A plus long terme, le voeu serait de se servir de l’expertise singulière et innovante du milieu pour « ré-inventer » ou du moins moduler l’économie post-crise. A cet égard, l’Adan qui regroupe aujourd’hui plus de 30 entreprises du secteur, respectant à la lettre le rôle qu’elle s’est attribuée, propose une liste de préconisations à suivre où l’accent est porté sur la concertation entre pouvoirs publics, acteurs financiers traditionnels et acteurs des actifs numériques.
Mais encore… de la nécessité de fédérer les énergies
On ne peut que saluer le travail de la très jeune association Adan, née en début d’année, qui exerce à la fois un rôle de vigie – elle a déjà alerté sur des orientations législatives délétères avec un plaidoyer précis et argumenté pour s’opposer au projet d’extension du régime qui encadre les PSAN (Prestataires de services sur actifs numériques) – et de laboratoire d’idées pour développer et pérenniser un secteur prometteur dont l’existence ne tient toujours qu’à un fil. Et ce, en dépit d’entreprises au rayonnement mondial comme Ledger ou la blockchain d’origine partiellement française Tezos. On n’évoquera pas ici la multitude d’autres acteurs qui oeuvrent pour faire progresser l’écosystème en dépit de tous les obstacles à franchir et qui s’amoncellent. En effet, l’étau législatif se resserre encore, notamment au niveau de la zone euro, lui laissant encore moins de latitude pour exprimer tout son potentiel.

» LIGNES FOURNIES
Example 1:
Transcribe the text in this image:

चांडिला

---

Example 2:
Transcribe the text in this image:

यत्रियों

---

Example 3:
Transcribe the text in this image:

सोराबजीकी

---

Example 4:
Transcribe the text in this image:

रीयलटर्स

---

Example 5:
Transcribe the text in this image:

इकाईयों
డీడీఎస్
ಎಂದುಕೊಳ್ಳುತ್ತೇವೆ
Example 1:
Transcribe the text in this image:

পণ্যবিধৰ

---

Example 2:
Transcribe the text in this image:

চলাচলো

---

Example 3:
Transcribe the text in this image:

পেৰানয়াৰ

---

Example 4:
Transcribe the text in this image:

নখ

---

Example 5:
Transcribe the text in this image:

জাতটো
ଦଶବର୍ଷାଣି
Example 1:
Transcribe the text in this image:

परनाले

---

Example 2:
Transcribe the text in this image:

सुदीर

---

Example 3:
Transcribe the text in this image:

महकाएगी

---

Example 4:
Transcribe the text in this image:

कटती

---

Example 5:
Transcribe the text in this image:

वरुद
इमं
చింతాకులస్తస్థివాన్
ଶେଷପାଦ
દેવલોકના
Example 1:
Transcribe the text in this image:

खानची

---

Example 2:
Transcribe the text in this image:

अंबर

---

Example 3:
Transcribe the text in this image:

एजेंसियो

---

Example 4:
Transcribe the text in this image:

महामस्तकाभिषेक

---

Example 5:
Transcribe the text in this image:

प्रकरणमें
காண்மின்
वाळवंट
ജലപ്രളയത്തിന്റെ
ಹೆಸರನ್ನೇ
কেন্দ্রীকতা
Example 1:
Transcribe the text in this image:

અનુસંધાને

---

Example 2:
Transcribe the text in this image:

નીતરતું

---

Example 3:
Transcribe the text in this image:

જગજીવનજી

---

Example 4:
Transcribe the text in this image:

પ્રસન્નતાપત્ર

» TRAVAIL À RÉALISER
Répondez brièvement à ces questions sur le passage extrait consacré à l'Adan :
(a) Combien d'entreprises du secteur l'Adan regroupe-t-elle aujourd'hui ?
(b) À quel moment l'association est-elle née ?
(c) Quelles entreprises au rayonnement mondial le passage cite-t-il ?
Les lignes n'interviennent en rien dans ce travail.

» RÉSULTAT PRODUIT
(a) Plus de 30 entreprises.
(b) En début d'année.
(c) Ledger et la blockchain d'origine partiellement française Tezos.